Additionally, the Spider diagram facilitates an understanding of trade-offs between variables. For instance, it may be observed that an X% increase in Capex or a Y% increase in fixed Opex results in an equivalent reduction in NPV compared to the baseline. From this, we can infer that Capex could be increased by X% if it leads to a Y% reduction in fixed Opex. Alternatively, the plot might suggest that an X% increase in Capex is justifiable if it corresponds to a Y% increase in reserves.
However, caution must be exercised when drawing conclusions from sensitivity analysis results, as such analyses often overlook the interdependencies among input variables and the output variable
In addition to the Spider Diagram, there is another chart frequently used by economists and planners. It is called a Tornado chart. A sample Tornado Chart is shown below. Unlike a Spider chart, a Tornado chart displays the variance in the output indicator for a specific percentage change in the input values, rather than for all percentage changes.
For instance, the Tornado chart below illustrates the change in NPV for a +/- 10% change in various input categories. The dark red bar indicates the change in NPV if the variable increases by 10%. The blue bar represents the change in NPV if the input variable decreases by 10%. The red line signifies the base NPV.
Unlike sensitivity analysis, Scenario Analysis creates multiple cases by varying several variables simultaneously based on different production, cost, price, and fiscal assumptions.
For example, we may have a “Mid” case with optimistic production and cost profiles, a “Low” case with lower production and higher costs, and a “High” case with higher production and lower costs.

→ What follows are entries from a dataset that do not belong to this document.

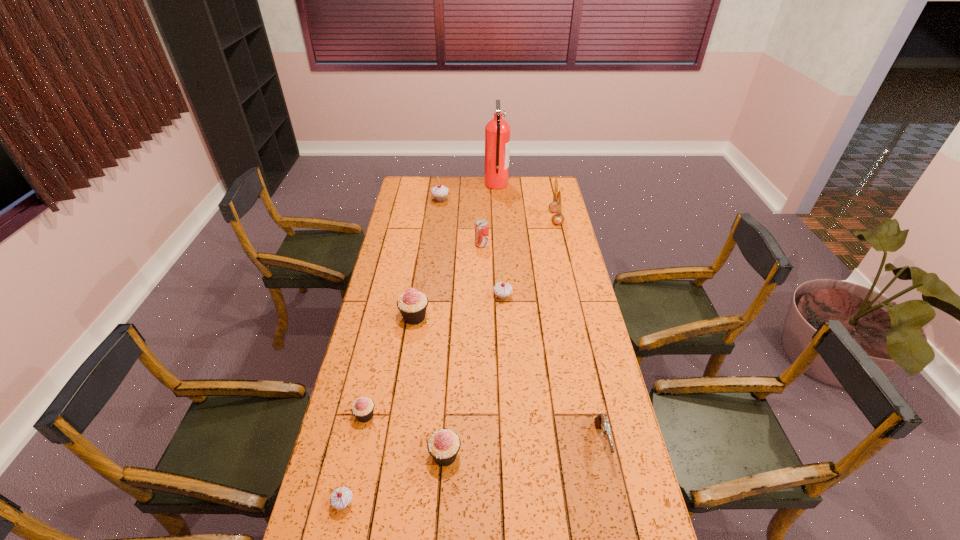
Identify the location of vacant space at the far left corner of the desktop. The width and height of the screenshot is (960, 540). (419, 179).

Find the location of a particular element. This screenshot has height=540, width=960. free space at the far right corner of the desktop is located at coordinates (538, 197).

At what (x,y) coordinates should I click in order to perform the action: click on free spot between the farthest pink cupcake and the pink soda can. Please return your answer as a coordinate pair (x, y). The height and width of the screenshot is (540, 960). Looking at the image, I should click on (448, 281).

Locate an element on the screen. Image resolution: width=960 pixels, height=540 pixels. free space between the third nearest cupcake and the gray pistol is located at coordinates (484, 429).

The width and height of the screenshot is (960, 540). Identify the location of free space between the fifth nearest cupcake and the eighth nearest object. (529, 258).

Image resolution: width=960 pixels, height=540 pixels. I want to click on vacant space that's between the gray pistol and the smallest pink cupcake, so click(484, 429).

Image resolution: width=960 pixels, height=540 pixels. I want to click on vacant point located between the soda can and the fourth nearest cupcake, so click(x=448, y=281).

The height and width of the screenshot is (540, 960). What are the coordinates of `vacant space that is in between the nearest pink cupcake and the tallest object` in the screenshot? It's located at (470, 320).

Where is `free space that is in between the gray pistol and the second nearest cupcake`? free space that is in between the gray pistol and the second nearest cupcake is located at coordinates (523, 449).

In order to click on vacant point located between the nearest cupcake and the farthest gray cupcake in this screenshot , I will do `click(392, 352)`.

Each scenario combines various sensitive factors into one case.
These analyses ensure that the company manages its assets strategically, remaining resilient in unfavorable scenarios and benefiting from favorable ones.
In some cases, only the key variables that drive the value of a project are analyzed to determine their impact on project economics. Generally, there are two primary drivers of value: oil price and reserve size. To identify the minimum oil price and minimum field size required for a given fiscal contract, stop/go economic analysis is conducted. This analysis determines the lowest oil price at which the project remains profitable. Similarly, identifying the threshold field size reveals the minimum reserve size necessary for the project to proceed to development.